(Stored data entries)

[Start of section]

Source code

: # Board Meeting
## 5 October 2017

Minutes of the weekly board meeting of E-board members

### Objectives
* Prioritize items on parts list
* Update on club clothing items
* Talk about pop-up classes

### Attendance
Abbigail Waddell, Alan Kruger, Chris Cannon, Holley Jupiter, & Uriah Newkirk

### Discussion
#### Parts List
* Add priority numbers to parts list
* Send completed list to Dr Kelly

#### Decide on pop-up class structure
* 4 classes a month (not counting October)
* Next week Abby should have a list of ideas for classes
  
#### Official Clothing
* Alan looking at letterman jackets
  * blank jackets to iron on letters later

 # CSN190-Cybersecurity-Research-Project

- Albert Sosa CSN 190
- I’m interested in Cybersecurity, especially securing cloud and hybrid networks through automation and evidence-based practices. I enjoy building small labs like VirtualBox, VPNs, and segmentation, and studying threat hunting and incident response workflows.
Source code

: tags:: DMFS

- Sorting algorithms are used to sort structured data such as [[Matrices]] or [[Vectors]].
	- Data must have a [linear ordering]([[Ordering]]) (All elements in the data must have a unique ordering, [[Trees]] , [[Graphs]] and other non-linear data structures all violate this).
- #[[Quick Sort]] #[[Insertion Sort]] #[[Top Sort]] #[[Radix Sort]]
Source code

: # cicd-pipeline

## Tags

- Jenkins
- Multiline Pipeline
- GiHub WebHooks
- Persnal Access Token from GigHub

[End of section]
[Start of section]

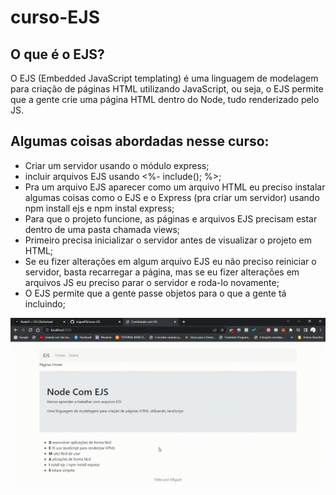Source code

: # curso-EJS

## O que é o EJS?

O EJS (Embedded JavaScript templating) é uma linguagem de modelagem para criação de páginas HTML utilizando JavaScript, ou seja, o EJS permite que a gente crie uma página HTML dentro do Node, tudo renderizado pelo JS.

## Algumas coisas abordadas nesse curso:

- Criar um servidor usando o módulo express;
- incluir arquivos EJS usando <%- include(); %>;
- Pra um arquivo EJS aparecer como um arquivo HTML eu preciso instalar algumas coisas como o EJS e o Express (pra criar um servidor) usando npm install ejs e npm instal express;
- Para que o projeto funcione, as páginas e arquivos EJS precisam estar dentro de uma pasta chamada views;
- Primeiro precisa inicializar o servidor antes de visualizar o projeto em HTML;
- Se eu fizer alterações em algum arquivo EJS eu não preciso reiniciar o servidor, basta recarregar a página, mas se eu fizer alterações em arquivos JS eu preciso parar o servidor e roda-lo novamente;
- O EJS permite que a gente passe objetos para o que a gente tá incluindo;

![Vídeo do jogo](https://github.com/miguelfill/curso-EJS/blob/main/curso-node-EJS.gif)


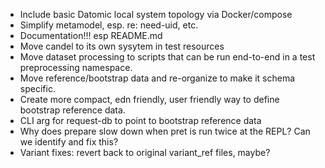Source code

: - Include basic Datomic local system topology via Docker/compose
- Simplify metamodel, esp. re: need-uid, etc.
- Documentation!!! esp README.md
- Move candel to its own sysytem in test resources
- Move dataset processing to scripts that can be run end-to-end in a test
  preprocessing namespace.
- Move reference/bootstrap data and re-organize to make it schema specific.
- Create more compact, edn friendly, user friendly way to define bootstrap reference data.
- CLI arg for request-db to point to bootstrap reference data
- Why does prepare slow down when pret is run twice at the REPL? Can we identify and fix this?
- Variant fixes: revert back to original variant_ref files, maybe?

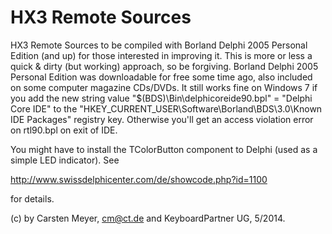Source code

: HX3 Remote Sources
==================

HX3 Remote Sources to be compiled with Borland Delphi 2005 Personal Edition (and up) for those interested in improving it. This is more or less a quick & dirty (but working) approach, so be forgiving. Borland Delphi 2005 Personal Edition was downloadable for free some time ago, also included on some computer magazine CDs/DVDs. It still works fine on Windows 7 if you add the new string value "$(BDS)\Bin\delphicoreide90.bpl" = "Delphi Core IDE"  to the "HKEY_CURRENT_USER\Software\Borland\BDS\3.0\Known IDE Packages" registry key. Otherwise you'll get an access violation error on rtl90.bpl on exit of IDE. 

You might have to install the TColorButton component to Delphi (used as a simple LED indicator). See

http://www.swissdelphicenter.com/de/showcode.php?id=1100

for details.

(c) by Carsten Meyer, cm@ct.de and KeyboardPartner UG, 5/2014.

[End of section]
[Start of section]

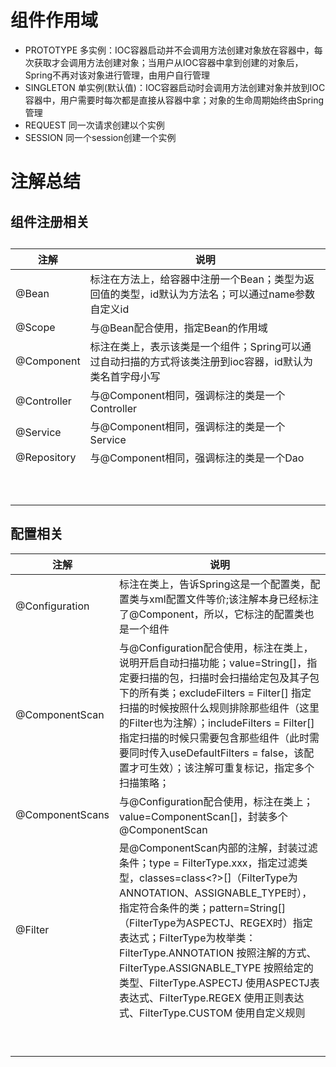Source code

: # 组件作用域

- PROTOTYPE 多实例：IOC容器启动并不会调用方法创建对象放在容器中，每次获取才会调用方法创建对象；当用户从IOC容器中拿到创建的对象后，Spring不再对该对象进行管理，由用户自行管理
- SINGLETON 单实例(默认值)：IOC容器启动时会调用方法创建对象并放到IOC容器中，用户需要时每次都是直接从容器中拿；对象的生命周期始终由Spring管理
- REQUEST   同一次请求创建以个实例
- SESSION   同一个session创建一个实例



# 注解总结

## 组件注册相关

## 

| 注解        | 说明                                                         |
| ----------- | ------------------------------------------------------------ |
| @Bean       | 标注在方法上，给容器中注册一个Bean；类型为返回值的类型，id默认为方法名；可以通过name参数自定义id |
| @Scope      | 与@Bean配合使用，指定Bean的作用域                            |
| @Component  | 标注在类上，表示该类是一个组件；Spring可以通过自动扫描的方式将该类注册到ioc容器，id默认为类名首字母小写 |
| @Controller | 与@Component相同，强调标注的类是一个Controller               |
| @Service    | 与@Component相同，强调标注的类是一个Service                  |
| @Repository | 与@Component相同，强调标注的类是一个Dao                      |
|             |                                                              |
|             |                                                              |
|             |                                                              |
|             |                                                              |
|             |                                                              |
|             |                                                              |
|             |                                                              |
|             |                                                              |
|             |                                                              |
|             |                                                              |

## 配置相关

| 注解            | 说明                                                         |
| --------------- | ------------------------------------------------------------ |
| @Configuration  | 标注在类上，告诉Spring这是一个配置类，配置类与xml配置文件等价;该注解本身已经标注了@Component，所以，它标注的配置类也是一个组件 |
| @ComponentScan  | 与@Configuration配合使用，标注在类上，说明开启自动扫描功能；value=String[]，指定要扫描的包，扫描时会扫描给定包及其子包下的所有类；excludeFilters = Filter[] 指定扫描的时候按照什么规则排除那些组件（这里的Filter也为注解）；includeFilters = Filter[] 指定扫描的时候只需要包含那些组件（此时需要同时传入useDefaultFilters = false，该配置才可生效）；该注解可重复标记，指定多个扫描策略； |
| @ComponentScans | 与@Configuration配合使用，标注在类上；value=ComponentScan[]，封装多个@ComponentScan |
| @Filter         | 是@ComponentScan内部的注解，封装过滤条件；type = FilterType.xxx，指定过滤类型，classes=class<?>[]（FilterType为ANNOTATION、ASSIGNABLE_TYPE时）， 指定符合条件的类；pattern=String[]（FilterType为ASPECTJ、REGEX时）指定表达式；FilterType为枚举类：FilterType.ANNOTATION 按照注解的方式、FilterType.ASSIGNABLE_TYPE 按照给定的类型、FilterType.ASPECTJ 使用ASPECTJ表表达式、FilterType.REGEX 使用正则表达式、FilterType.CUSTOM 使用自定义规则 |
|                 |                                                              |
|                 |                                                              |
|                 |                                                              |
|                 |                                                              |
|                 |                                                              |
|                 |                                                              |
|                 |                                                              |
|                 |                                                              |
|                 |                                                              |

[End of section]

> TO DO:
Where a line of the data includes the string "projeto", list that line.

> EXPECTED OUTPUT:
- Para que o projeto funcione, as páginas e arquivos EJS precisam estar dentro de uma pasta chamada views;
- Primeiro precisa inicializar o servidor antes de visualizar o projeto em HTML;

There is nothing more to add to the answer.